Beggars won’t do. Nor workers. And we thought games are about fair play

By Shoma Chaudhury

Llustration: Samia Singh

COSMETIC SURGERIES can be dubious exercises as all clients of vanity will testify. You can hide blemishes, fix bridges, add pouts — but word always gets out. The moment you step into public view, the world knows you’ve done a job on yourself and scorns your artificial beauty. If Chief Minister Sheila Dikshit has become immune to the issue of human rights, perhaps reminding her of this futility of cosmetic surgery will drive the point home better: her facelift for Delhi is deeply mortifying because it is based on a lie. Far from being a badge of pride then, the Commonwealth Games has become an ignominy for every self-respecting Indian.

Last week, Dikshit announced her government was going to rid Delhi of 60,000 beggars because they ‘harrass’ tourists and give the city a ‘bad name’. Earlier, she had urged Bihar and Uttar Pradesh to ‘take back’ their poor. There is talk of outlawing vegetable push-carts and dhabas. And disenfranchising lakhs of auto-drivers because they are rude. (Does that go for BMW owners who whip out guns and rage at the drop of a hat? No, for them the government has a big ad campaign to inculcate “better manners”.) It’s an open secret that thousands of crores of Commonwealth Games funds are being siphoned off. Isn’t that giving the country a ‘bad name’ too? Is Dikshit ready to throw out everyone in her firmament who has their hands in the till?

But the issue here is not about competitive justice. It is about hubris and misplaced ambition.

The edict against beggars is only the latest in a long list of transgressions executed in the name of the Commonwealth Games. Two years ago, lakhs of workers were brutally uprooted from slum colonies along the Yamuna and literally pitch-forked into dusty wastelands 50 km away. Calling these people ‘slum-dwellers’ is an easy salve. The phrase evokes an image of unproductive parasites, people not quite deserving of human dignity. Set aside for a moment the fact that all human life deserves dignity. What makes it particularly galling is that most of these displaced people were an intrinsic part of the city’s economy: drivers, maids, peons, guards, plumbers, garbage cleaners, masons. People without whom our smooth lives would come to a grinding halt in one second, yet people whose very existence we deem an insult to ours. Not to mention the searing irony that thousands of those evicted to make way for the Commonwealth Games were workers who had come to the city more than two decades earlier to build the infrastructure for the Asian Games in 1982.
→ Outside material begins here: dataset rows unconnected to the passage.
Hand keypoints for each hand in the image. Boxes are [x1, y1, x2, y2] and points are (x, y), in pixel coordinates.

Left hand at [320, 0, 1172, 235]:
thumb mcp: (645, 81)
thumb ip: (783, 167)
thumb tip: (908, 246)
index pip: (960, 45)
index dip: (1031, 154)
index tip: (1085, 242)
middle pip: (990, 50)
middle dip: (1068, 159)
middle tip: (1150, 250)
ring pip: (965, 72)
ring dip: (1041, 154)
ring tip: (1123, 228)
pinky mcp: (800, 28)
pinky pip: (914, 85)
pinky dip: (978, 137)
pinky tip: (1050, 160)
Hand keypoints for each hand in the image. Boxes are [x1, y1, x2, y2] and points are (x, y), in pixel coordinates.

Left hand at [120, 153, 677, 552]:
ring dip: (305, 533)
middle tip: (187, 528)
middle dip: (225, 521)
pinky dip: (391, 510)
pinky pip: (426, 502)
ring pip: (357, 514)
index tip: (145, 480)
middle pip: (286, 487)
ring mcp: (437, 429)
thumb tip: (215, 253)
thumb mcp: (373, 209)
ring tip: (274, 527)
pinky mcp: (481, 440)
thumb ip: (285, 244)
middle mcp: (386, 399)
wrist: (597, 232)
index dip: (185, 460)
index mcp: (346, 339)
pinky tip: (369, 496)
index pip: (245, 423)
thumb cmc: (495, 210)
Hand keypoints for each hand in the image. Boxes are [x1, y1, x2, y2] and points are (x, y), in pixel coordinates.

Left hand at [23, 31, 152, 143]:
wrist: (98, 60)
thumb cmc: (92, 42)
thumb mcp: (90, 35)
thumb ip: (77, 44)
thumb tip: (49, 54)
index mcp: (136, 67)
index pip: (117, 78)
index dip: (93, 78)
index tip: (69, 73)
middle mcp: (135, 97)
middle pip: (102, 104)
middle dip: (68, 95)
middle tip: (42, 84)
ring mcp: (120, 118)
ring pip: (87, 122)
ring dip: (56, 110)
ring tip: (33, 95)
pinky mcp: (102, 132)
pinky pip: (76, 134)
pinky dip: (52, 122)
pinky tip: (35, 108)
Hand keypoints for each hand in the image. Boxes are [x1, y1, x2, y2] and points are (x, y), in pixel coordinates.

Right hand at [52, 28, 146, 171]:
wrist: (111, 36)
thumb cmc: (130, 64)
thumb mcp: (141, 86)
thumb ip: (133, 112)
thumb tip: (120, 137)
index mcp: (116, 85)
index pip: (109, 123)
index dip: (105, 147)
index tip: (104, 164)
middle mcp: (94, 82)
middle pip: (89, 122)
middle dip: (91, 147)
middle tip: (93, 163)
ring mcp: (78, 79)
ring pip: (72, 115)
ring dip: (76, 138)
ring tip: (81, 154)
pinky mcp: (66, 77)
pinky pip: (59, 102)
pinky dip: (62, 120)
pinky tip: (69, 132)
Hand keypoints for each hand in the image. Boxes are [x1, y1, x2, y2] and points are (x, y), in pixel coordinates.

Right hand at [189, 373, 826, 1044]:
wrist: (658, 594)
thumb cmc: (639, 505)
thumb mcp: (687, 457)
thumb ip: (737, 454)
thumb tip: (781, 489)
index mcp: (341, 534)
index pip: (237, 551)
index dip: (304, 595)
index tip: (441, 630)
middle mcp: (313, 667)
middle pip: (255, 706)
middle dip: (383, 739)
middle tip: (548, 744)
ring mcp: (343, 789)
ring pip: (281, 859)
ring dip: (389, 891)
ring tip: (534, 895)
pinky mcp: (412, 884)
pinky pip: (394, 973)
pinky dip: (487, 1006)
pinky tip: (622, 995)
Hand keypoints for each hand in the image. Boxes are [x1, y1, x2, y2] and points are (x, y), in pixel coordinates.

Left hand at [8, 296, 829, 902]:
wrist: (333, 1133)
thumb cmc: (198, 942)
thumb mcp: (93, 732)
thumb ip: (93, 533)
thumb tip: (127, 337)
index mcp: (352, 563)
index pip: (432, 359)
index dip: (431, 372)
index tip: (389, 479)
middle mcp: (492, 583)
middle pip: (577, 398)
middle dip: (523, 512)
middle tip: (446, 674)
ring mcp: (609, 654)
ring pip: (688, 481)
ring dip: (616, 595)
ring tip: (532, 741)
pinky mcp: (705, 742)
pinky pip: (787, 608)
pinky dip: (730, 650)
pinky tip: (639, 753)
It’s taken the Delhi High Court to make a point that should be rudimentary for every democratic leader: “Poverty is not a crime”. India is a country in which hundreds of worlds collide. To present ourselves as anything else is a lie.

Instead of pushing the poor out then, the Commonwealth Games could have been an opportunity to upgrade workers’ colonies and incentivise sanitation. When the world came visiting, we could’ve showcased how we manage poverty, instead of pretending it doesn’t exist. We could have showcased how we live in a proud, integrated city, instead of pretending it was a doll’s house. Those who wish to turn Delhi into Dubai and Mumbai into Shanghai must remember: a great and unsustainable ugliness underpins their artificial beauty. Little surprise then that the Burj Dubai — the tallest building in the world — was the site where Dubai’s first riot broke out. And even less surprise that China has an average of 80,000 workers’ riots every year.

Seekers of cosmetic beauty would do well to remember: pressure cookers have an uncanny way of bursting

Home Minister P Chidambaram says he wants 85 percent of Indians living in urban centres. He’s certainly hell-bent on pushing this percent out of rural India, by brute force if need be. But if other leaders are equally hell-bent on pushing that percent out of urban India — where is this unwanted 85 percent to go? It would do well for all seekers of cosmetic beauty to remember: pressure cookers have an uncanny way of bursting.